It’s been a weak start to the year for the Mumbai real estate market with the number of property sales registered in India’s financial capital continuing to fall for the second consecutive month. The downtrend in sales volumes for the month of February is similar to that seen in January. Sales registrations at 4,716 are down 22% year-on-year and 7% month-on-month, according to a study by Prabhudas Lilladher, which points out that even after adjusting for the fewer days in February, the numbers would be more or less similar to those seen last month.
“The three-month moving average graph for sales registrations clearly illustrates a continuation of the downtrend,” the brokerage notes, adding that volumes for the lease segment continue to trend up, with the numbers coming in at 8,055, up 20% year-on-year. The continuous rise in the number of properties being leased is probably the result of prospective home buyers not being able to afford purchases after the sharp rise in property prices seen over the last one and a half years. It’s possible that prospective buyers are waiting for a correction.
Sales in Mumbai’s suburbs fell sharply, down 26% year-on-year in February, on the back of a 26% year-on-year drop in January. In contrast, sales in Mumbai city at 824 are up 13% year-on-year, albeit on the lower base of last year.
The brokerage notes that although February 2011 figures suggest a divergent trend, “a sharp slowdown is visible in both the city and suburbs, with volumes down 45% and 46% respectively compared to their peaks in 2010.”

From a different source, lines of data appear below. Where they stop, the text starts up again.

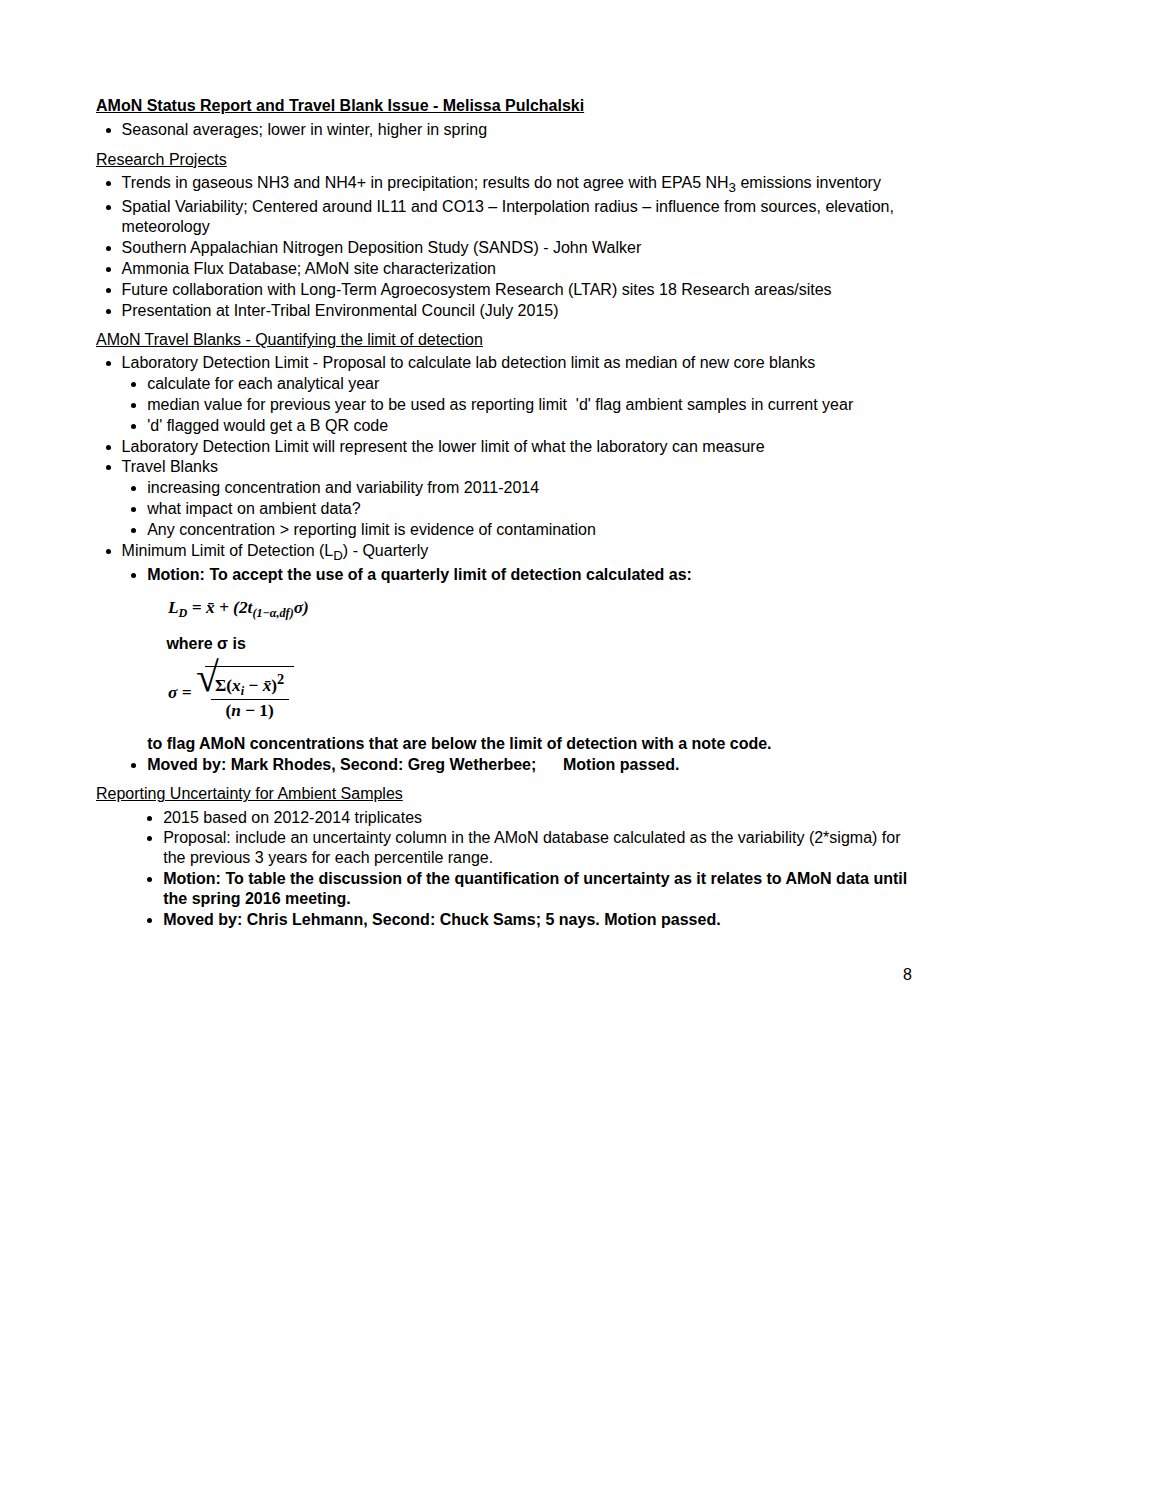AMoN Status Report and Travel Blank Issue - Melissa Pulchalski
Seasonal averages; lower in winter, higher in spring
Research Projects
Trends in gaseous NH3 and NH4+ in precipitation; results do not agree with EPA5 NH3 emissions inventory
Spatial Variability; Centered around IL11 and CO13 – Interpolation radius – influence from sources, elevation, meteorology
Southern Appalachian Nitrogen Deposition Study (SANDS) - John Walker
Ammonia Flux Database; AMoN site characterization
Future collaboration with Long-Term Agroecosystem Research (LTAR) sites 18 Research areas/sites
Presentation at Inter-Tribal Environmental Council (July 2015)
AMoN Travel Blanks - Quantifying the limit of detection
Laboratory Detection Limit - Proposal to calculate lab detection limit as median of new core blanks
calculate for each analytical year
median value for previous year to be used as reporting limit 'd' flag ambient samples in current year
'd' flagged would get a B QR code
Laboratory Detection Limit will represent the lower limit of what the laboratory can measure
Travel Blanks
increasing concentration and variability from 2011-2014
what impact on ambient data?
Any concentration > reporting limit is evidence of contamination
Minimum Limit of Detection (LD) - Quarterly
Motion: To accept the use of a quarterly limit of detection calculated as:
LD = x̄ + (2t(1−α,df) σ)
where σ is
σ = Σ(xi − x̄)2 (n − 1)
to flag AMoN concentrations that are below the limit of detection with a note code.
Moved by: Mark Rhodes, Second: Greg Wetherbee; Motion passed.
Reporting Uncertainty for Ambient Samples
2015 based on 2012-2014 triplicates
Proposal: include an uncertainty column in the AMoN database calculated as the variability (2*sigma) for the previous 3 years for each percentile range.
Motion: To table the discussion of the quantification of uncertainty as it relates to AMoN data until the spring 2016 meeting.
Moved by: Chris Lehmann, Second: Chuck Sams; 5 nays. Motion passed.
8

Meanwhile, real estate analysts believe that although volumes were reasonably good at a pan-India level (ex-Mumbai), in the three months to December 2010, rising property prices and hardening mortgage rates combined with slowing investor demand will lead to volumes declining across most cities in the first half of 2011. “Volumes in Mumbai are down 50% below peak levels and we believe a similar trend, though less acute, may play out in the National Capital Region (NCR) over the first half of calendar 2011,” notes a report from Edelweiss.
The brokerage adds, “We have maintained a view of prices in Mumbai correcting by about 15% in 2011 on account of high prices and dampened buyer sentiment. In this regard, our channel checks indicate initial signs of prices softening in central Mumbai. However, we believe the correction of about 15% is limited to premium high-rise projects in the initial stages of construction and does not represent a broad-based correction in Mumbai.”
Meanwhile, the cost of home loans is going up with almost all banks and home loan major HFDC having upped their lending rates in the last few months. Some banks like ICICI Bank have increased rates twice in the span of three months in the wake of the central bank tightening money.